Indéniablement, Vision d'Escaflowne est identifiable comme un animé des années 1990. Son goût pour la fantasy, ses décors peints, ses légère tentatives pour inclure des effets 3D, son goût pour les méchas, pour les téléportations dans de grands rayons de lumière, ses décors peints à la main, les effets de vent dans les t-shirt des garçons et les jupes plissées des filles, tout cela rappelle un moment précis de l'animation japonaise.
C'est aussi mon deuxième animé préféré, après Cowboy Bebop. C'est le Sunrise de la grande époque, cette compagnie qui enchaînait les séries géniales comme on enfile des perles et qui avait la plupart du temps un marketing désastreux en termes de produits dérivés.
Et pourtant, je n'aime pas la fantasy. Et la plupart des éléments du scénario relèvent d'archétypes bien connus : un vieillard qui veut jouer à Dieu, divers éléments de drame bourgeois (soeur/frère/parents disparus), des rois, des princesses, des légendes de royaume perdu, des pendentifs magiques, un groupe d'aventuriers fuyant un empire maléfique, un triangle amoureux...

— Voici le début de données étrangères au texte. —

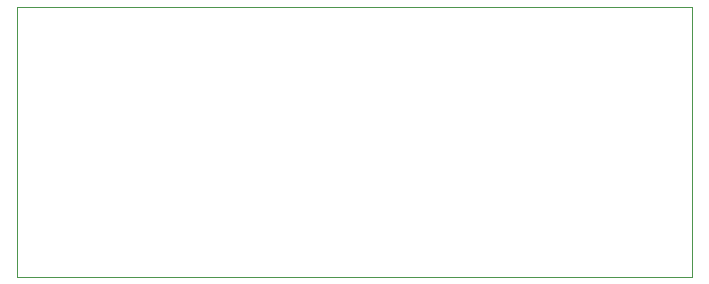
<source format=gbr>
%TF.GenerationSoftware,KiCad,Pcbnew,(6.0.7)*%
%TF.CreationDate,2022-10-03T21:19:44+02:00*%
%TF.ProjectId,RFM9xW_868_PMOD,52464d39-7857-45f3-9836-385f504d4f44,rev?*%
%TF.SameCoordinates,Original*%
%TF.FileFunction,Profile,NP*%
%FSLAX46Y46*%
G04 Gerber Fmt 4.6, Leading zero omitted, Abs format (unit mm)*
G04 Created by KiCad (PCBNEW (6.0.7)) date 2022-10-03 21:19:44*
%MOMM*%
%LPD*%
G01*
G04 APERTURE LIST*
%TA.AperFunction,Profile*%
%ADD10C,0.050000*%
%TD*%
G04 APERTURE END LIST*
D10*
X99060000Y-38100000D02*
X156210000Y-38100000D01*
X156210000Y-38100000D02*
X156210000Y-60960000D01*
X156210000Y-60960000D02*
X99060000Y-60960000D01*
X99060000Y-60960000D02*
X99060000Y-38100000D01*
M02*

</source>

Malgré tout, cette oeuvre parvient à aller au-delà des clichés. Peut-être du fait d'un rythme malin, qui ménage des ruptures de ton qui laissent respirer le récit. C'est dans ces moments où Hitomi boit l'intérieur d'un fruit à la paille tandis que Van fait l'entretien de son mécha, que l'univers prend toute sa consistance. Pour autant, Gaïa reste un univers improbable, rêvé, où se côtoie de multiples esthétiques : des villes italiennes de la Renaissance, un Japon féodal très kurosawaïen, les croisades, du steampunk sous forte influence vernienne, mais aussi d'autres univers combinant des ambiances plus asiatiques (le royaume de Freid combine des éléments cambodgiens, laotiens et chinois). Il règne dans cet univers une ambiance joyeuse, élégante et fantaisiste qui me rappelle beaucoup La tempête de Shakespeare.
Les thèmes abordés, qui peuvent sembler très adolescents au premier abord, posent de vrais questionnements : sur la bonne manière d'aider l'autre sans qu'il dépende de vous, sur l'importance de respecter les sentiments de l'autre, sur le caractère mystérieux des affinités électives, mais aussi sur la guerre : être efficace, n'est-ce pas devenir un simple outil ? Une désescalade est-elle possible ? Quel est l'impact des dégâts que l'on inflige ? Ce n'est pas du tout fait de manière pleurnicharde ou introspective, mais, encore une fois, sur un mode shakespearien, comme lorsque Van, pris d'une frénésie meurtrière, est brusquement stoppé par les fantômes des hommes de Dilandau qu'il a tués, ou lorsque Dilandau sombre dans la folie à la suite de cet épisode. Il y a aussi du Goethe, notamment dans cet épisode où Folken devient une sorte de metteur en scène de romance entre Allen et Hitomi, avec la fameuse scène du pont.
Il y a bien des personnages mémorables, et j'aime beaucoup l'aspect syncopé du scénario, qui décide de er à autre chose après avoir planté un décor. On repart avec l'impression d'avoir vu en ant quelques éléments d'un univers plus vaste. Un univers coloré, chatoyant et élégant.
Bien sûr la jeune génération n'aimera pas forcément l'aspect roublard de l'animation, qui est parfois assez saccadée, et triche parfois avec des images fixes montées de manière dynamique (les éternelles contraintes de temps de la production). C'est une époque charnière, où l'on faisait encore des choses à la main, mais avec un début d'assistance ordinateur. Tout n'est pas parfait, et aujourd'hui les effets spéciaux, les plans sont beaucoup plus dynamiques, mais ça a du goût, de l'intelligence et une forme de naïveté digne.
Je n'ai pas parlé de la bande-son de Yoko Kanno, qu'en dire, sinon qu'elle est absolument mémorable, avec des influences multiples (Mozart, Ravel, Debussy, Carmina Burana etc...). Les morceaux reviennent assez vite, mais personnellement je ne m'en lasse jamais.
Je n'ai pas parlé en détail de l'esthétique, avec l'influence de Fritz Lang par exemple (l'animation des dragons terrestres, au design si particulier, m'a toujours fait délirer).
C'est la deuxième fois que je revisionne Vision d'Escaflowne, que j'avais découvert au milieu des années 2000. Et ce n'est certainement pas la dernière fois que je reviens sur Gaïa suivre les caravanes d'hommes-fauves qui remontent lentement sous la lune jusqu'aux portes de Fanelia.